NASA Selects Three Aeronautics Teams to Explore 'Ambitious' Ideas
June 5, 2017 | PRNewswireEstimated reading time: 1 minute
Three teams of NASA researchers who have dreamed up potential solutions for pieces of the Unmanned Aircraft Systems (UAS) puzzle have received the nod to officially begin formal feasibility studies of their concepts.
The trio of investigations are part of NASA's Convergent Aeronautics Solutions (CAS) project and are expected to take between 24 and to 30 months to complete.
"Our idea is to invest a very modest amount of time and money into new technologies that are ambitious and potentially transformative," said Richard Barhydt, NASA's acting director of the Transformative Aeronautics Concepts Program (TACP). "They may or may not work, but we won't know unless we try."
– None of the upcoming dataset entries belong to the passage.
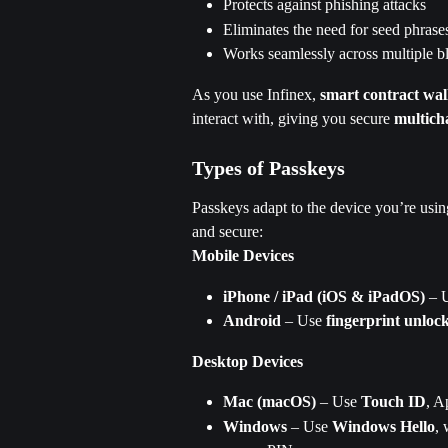
Protects against phishing attacks
Eliminates the need for seed phrase
Works seamlessly across multiple b
As you use Infinex, 
smart contract wal
interact with, giving you secure 
multich
Types of Passkeys
Passkeys adapt to the device you’re usin
and secure:
Mobile Devices
iPhone / iPad (iOS & iPadOS)
 – 
Android
 – Use 
fingerprint unloc
Desktop Devices
Mac (macOS)
 – Use 
Touch ID
, A
Windows
 – Use 
Windows Hello
, 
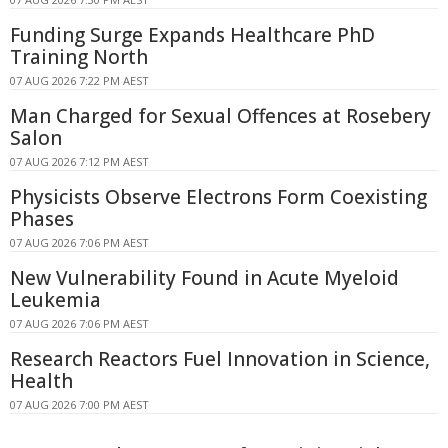
Funding Surge Expands Healthcare PhD
Training North
07 AUG 2026 7:22 PM AEST
Man Charged for Sexual Offences at Rosebery
Salon
07 AUG 2026 7:12 PM AEST
Physicists Observe Electrons Form Coexisting
Phases
07 AUG 2026 7:06 PM AEST
New Vulnerability Found in Acute Myeloid
Leukemia
07 AUG 2026 7:06 PM AEST
Research Reactors Fuel Innovation in Science,
Health
07 AUG 2026 7:00 PM AEST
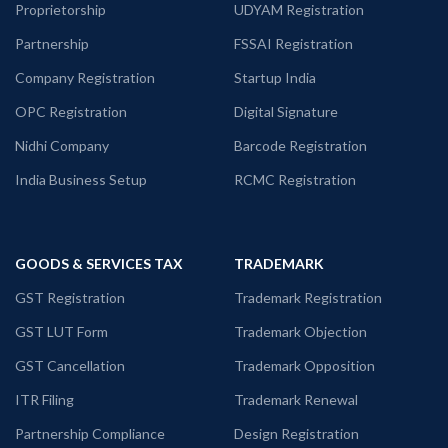
Proprietorship
UDYAM Registration
Partnership
FSSAI Registration
Company Registration
Startup India
OPC Registration
Digital Signature
Nidhi Company
Barcode Registration
India Business Setup
RCMC Registration
GOODS & SERVICES TAX
TRADEMARK
GST Registration
Trademark Registration
GST LUT Form
Trademark Objection
GST Cancellation
Trademark Opposition
ITR Filing
Trademark Renewal
Partnership Compliance
Design Registration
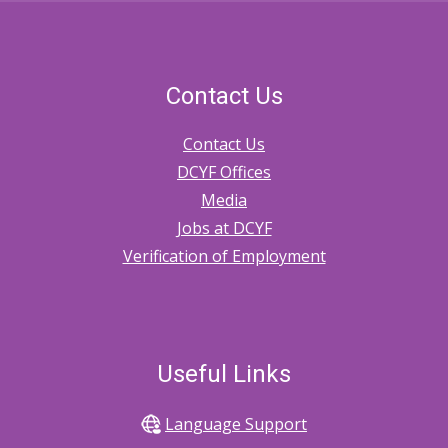
Contact Us
Contact Us
DCYF Offices
Media
Jobs at DCYF
Verification of Employment
Useful Links
Language Support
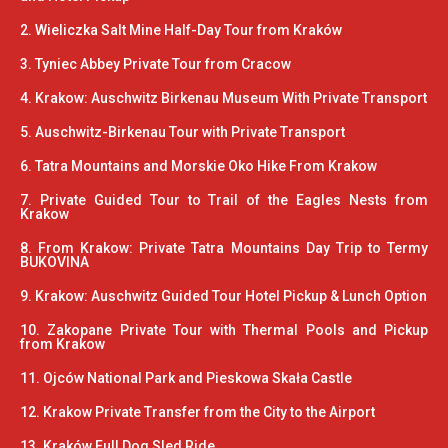
2. Wieliczka Salt Mine Half-Day Tour from Kraków
3. Tyniec Abbey Private Tour from Cracow
4. Krakow: Auschwitz Birkenau Museum With Private Transport
5. Auschwitz-Birkenau Tour with Private Transport
6. Tatra Mountains and Morskie Oko Hike From Krakow
7. Private Guided Tour to Trail of the Eagles Nests from
Krakow
8. From Krakow: Private Tatra Mountains Day Trip to Termy
BUKOVINA
9. Krakow: Auschwitz Guided Tour Hotel Pickup & Lunch Option
10. Zakopane Private Tour with Thermal Pools and Pickup
from Krakow
11. Ojców National Park and Pieskowa Skała Castle
12. Krakow Private Transfer from the City to the Airport
13. Kraków Full Dog Sled Ride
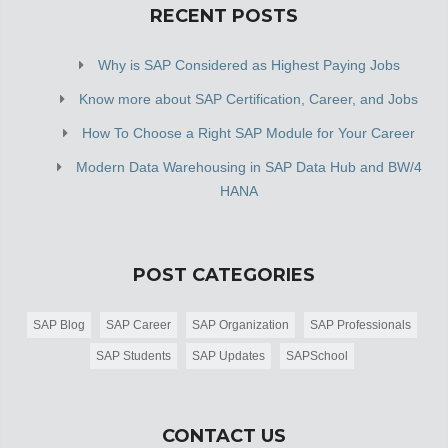
RECENT POSTS
Why is SAP Considered as Highest Paying Jobs
Know more about SAP Certification, Career, and Jobs
How To Choose a Right SAP Module for Your Career
Modern Data Warehousing in SAP Data Hub and BW/4
HANA
POST CATEGORIES
SAP Blog
SAP Career
SAP Organization
SAP Professionals
SAP Students
SAP Updates
SAPSchool
CONTACT US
The studies will explore whether and how it might be possible to:
- Build a path toward safe inclusion and certification of autonomous systems in aviation. Autonomous systems, such as self-driving cars and future UAS, rely on learning algorithms that adapt to new goals and environments. The idea is to develop autonomy-enabling algorithms that lay a foundation for establishing justifiable confidence in machine decisions and, ultimately, lead to certification of autonomous systems.
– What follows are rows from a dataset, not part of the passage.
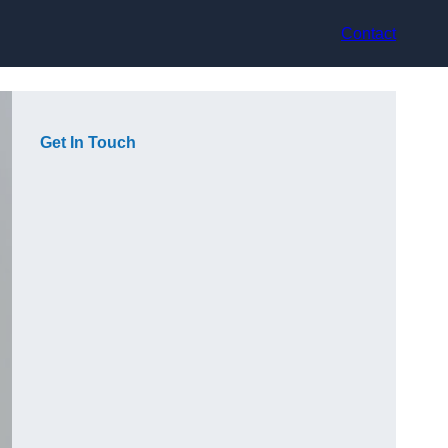
Contact
Get In Touch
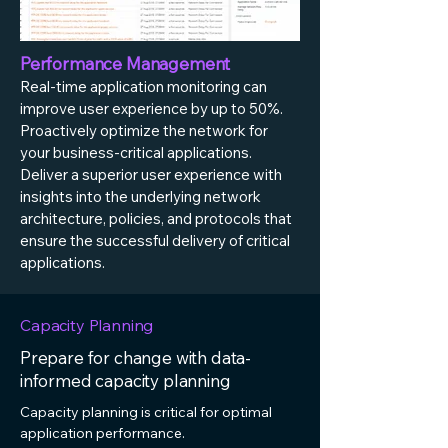
Performance Management
Real-time application monitoring can
improve user experience by up to 50%.
Proactively optimize the network for
your business-critical applications.
Deliver a superior user experience with
insights into the underlying network
architecture, policies, and protocols that
ensure the successful delivery of critical
applications.
Capacity Planning
Prepare for change with data-
informed capacity planning
Capacity planning is critical for optimal
application performance.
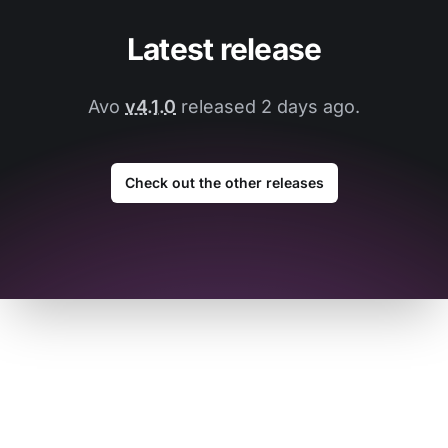
Latest release
Avo
v4.1.0
released 2 days ago.
Check out the other releases
Footer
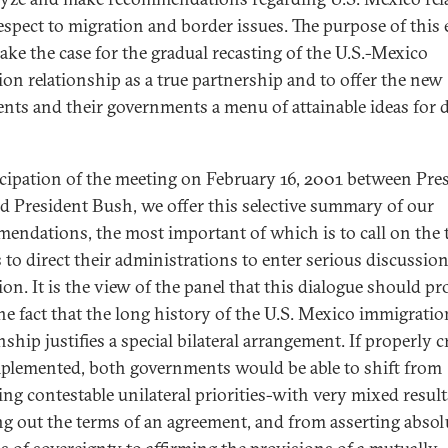
espect to migration and border issues. The purpose of this 
make the case for the gradual recasting of the U.S.-Mexico
ion relationship as a true partnership and to offer the new
ents and their governments a menu of attainable ideas for 
icipation of the meeting on February 16, 2001 between Pre
d President Bush, we offer this selective summary of our
endations, the most important of which is to call on the
s to direct their administrations to enter serious discussio
ion. It is the view of the panel that this dialogue should p
he fact that the long history of the U.S. Mexico immigratio
nship justifies a special bilateral arrangement. If properly c
plemented, both governments would be able to shift from
ing contestable unilateral priorities-with very mixed result
ng out the terms of an agreement, and from asserting absol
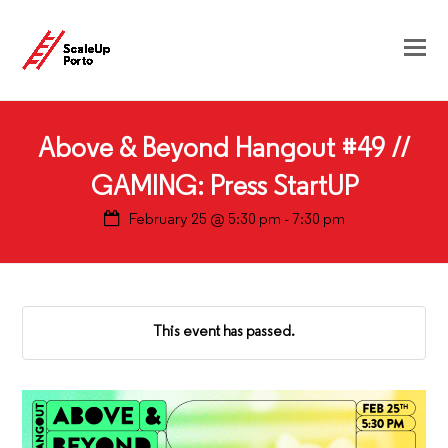
Above & Beyond Hangout #49 //
GAMING: Press StartUP
February 25 @ 5:30 pm
-
7:30 pm
This event has passed.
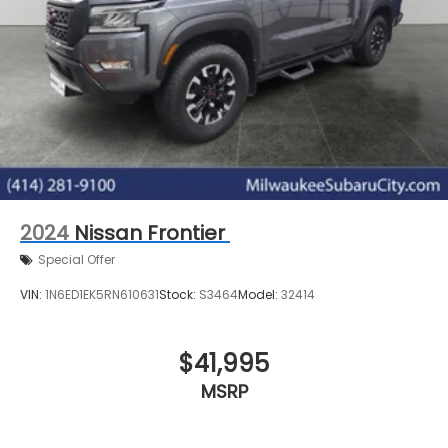
2024
Nissan Frontier
Special Offer
VIN:
1N6ED1EK5RN610631
Stock:
S3464
Model:
32414
$41,995
MSRP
- Develop new methods and technologies for a remotely-piloted drone to make sure it's "fit to fly" before every single flight. The idea is to verify the aircraft is structurally and mechanically sound, and that all its onboard systems have not been damaged or hacked in some way. If it's not sound, the aircraft will ground itself.
- Use quantum computing and communication technology to build a secure and jam-free network capable of accommodating hundreds of thousands of drones flying each day. Because of the manner in which data is organized and processed, quantum computing enables certain computations and communications to be done much more efficiently than a regular computer. For example, quantum computers may be able to solve certain problems in a few days that would take millions of years on the average computer.
The three studies were selected by a team of NASA aeronautics managers, led by recently retired TACP Director Doug Rohn, who made their decisions after hearing proposals offered by the principal investigators.
To be considered, research teams had to form on their own, represent multidisciplinary talents, and have members from more than one of NASA's aeronautics centers in Virginia, California and Ohio.